EXERCISE REQUIREMENTS
Keep writing the passage about the US–China race over chips and artificial intelligence, picking up right after its last sentence.

PASSAGE FOR REVIEW
- - - - - - -

One such component is the Kirin chip, of great importance in artificial intelligence-based functionality, which is designed in China but fabricated elsewhere. Over the last 15 years, China has been in a race with Silicon Valley and has made great strides in this field: it can even claim leadership in some domains, such as facial recognition. But its main advantage to date has been the ability to harvest and process massive data sets, with which to train machine learning algorithms, a task undertaken by domestic tech giants but made possible by the cheap labour of millions of students at Chinese universities.

This approach was designed for a very different world, where China could count on an uninterrupted supply of high-performance components from factories in Taiwan or the US. The disruption of those supply chains puts China’s entire AI development at risk (8). In declaring war on Huawei, the US is perhaps hoping to deny the company access to its own semiconductors, made by its subsidiary HiSilicon, as much as to slow its advances in 5G.

The US has taken some provocative action in industrial policy, too; Congress has earmarked money to fund the development of open-architecture networks that might eventually replace those of Huawei and its competitors. It has also slated more public money (up to $10bn) to support US chipmakers through the CHIPS for America Act, currently being debated. US politicians seem to have realised that this crucial moment of geopolitical competition is not the ideal time to hamper their own tech industry. And Silicon Valley is taking full advantage of this, with Mark Zuckerberg reportedly encouraging Trump to go after Chinese video-sharing app TikTok.

- - - - - - -

DATA SECTION
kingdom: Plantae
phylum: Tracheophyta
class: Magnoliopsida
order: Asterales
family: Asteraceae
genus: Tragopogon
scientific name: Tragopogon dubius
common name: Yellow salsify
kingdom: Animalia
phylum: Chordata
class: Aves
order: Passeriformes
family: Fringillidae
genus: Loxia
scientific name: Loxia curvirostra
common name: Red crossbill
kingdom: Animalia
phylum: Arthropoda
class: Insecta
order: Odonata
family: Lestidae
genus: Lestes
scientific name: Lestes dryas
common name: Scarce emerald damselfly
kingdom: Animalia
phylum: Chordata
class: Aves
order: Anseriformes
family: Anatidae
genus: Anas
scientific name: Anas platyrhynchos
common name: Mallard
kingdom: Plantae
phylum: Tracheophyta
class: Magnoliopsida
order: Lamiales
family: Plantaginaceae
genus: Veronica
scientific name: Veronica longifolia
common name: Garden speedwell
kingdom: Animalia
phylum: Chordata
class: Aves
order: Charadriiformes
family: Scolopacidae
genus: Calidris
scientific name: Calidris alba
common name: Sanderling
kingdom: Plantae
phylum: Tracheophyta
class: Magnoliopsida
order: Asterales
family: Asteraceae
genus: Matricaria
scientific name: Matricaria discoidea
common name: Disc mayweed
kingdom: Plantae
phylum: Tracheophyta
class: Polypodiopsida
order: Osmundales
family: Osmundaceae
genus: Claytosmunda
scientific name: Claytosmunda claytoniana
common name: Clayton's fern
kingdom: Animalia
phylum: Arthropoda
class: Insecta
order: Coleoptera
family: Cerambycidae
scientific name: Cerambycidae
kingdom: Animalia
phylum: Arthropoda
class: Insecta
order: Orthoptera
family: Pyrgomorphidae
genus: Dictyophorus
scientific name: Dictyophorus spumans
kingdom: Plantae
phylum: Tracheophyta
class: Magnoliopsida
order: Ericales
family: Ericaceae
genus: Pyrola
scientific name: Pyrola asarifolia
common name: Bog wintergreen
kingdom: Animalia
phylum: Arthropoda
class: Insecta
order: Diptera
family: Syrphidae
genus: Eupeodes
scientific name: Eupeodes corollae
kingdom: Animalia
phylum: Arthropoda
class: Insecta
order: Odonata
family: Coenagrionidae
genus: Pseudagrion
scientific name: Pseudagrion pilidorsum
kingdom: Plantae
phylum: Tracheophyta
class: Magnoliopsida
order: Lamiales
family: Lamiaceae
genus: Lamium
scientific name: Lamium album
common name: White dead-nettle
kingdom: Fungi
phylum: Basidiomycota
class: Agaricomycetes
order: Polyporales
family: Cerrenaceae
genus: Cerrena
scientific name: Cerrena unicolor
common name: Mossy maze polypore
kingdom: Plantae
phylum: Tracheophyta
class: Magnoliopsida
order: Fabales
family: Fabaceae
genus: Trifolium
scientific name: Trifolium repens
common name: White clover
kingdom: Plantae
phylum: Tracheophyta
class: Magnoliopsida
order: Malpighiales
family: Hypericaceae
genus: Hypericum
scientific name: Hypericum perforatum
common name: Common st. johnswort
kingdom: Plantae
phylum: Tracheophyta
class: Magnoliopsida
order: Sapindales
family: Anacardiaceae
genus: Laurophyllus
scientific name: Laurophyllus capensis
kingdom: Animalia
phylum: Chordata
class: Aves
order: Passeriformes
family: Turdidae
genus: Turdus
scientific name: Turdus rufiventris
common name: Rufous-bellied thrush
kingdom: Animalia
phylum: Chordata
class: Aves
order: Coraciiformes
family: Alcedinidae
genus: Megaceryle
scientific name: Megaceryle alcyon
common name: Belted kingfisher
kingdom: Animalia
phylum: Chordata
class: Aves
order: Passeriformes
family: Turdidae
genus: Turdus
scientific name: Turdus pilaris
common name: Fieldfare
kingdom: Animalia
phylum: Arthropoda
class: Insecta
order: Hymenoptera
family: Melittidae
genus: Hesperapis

- - - - - - -

RESPONSE
Overall, China’s response has been less assertive. It already has a number of well-funded initiatives to bolster its technological sovereignty, even if Covid-19 has put a dent in some of them — the 5G roll-out, for instance, is behind schedule. In May, just a few days after the Trump administration announced yet another set of restrictions against Huawei and its suppliers, Xi Jinping unveiled a $1.4trn plan to bolster Chinese leadership in key technologies by 2025. The two most popular buzzwords are ‘de-Americanisation’ (of the supply chain and of the technological stack) and ‘dual circulation’, a new policy orientation that combines a renewed focus on the domestic market with the indigenous development of advanced technologies with potential for export.

With discussions on TikTok’s forthcoming sale of its US operations making good headway, China has expanded the list of technologies whose export it plans to control. These now include content-recommendation algorithms, speech modelling, and many other AI-related technologies. To counter the US’s Clean Network programme, it has also announced the launch of its own international network to counter US surveillance and espionage, the Global Data Security Initiative.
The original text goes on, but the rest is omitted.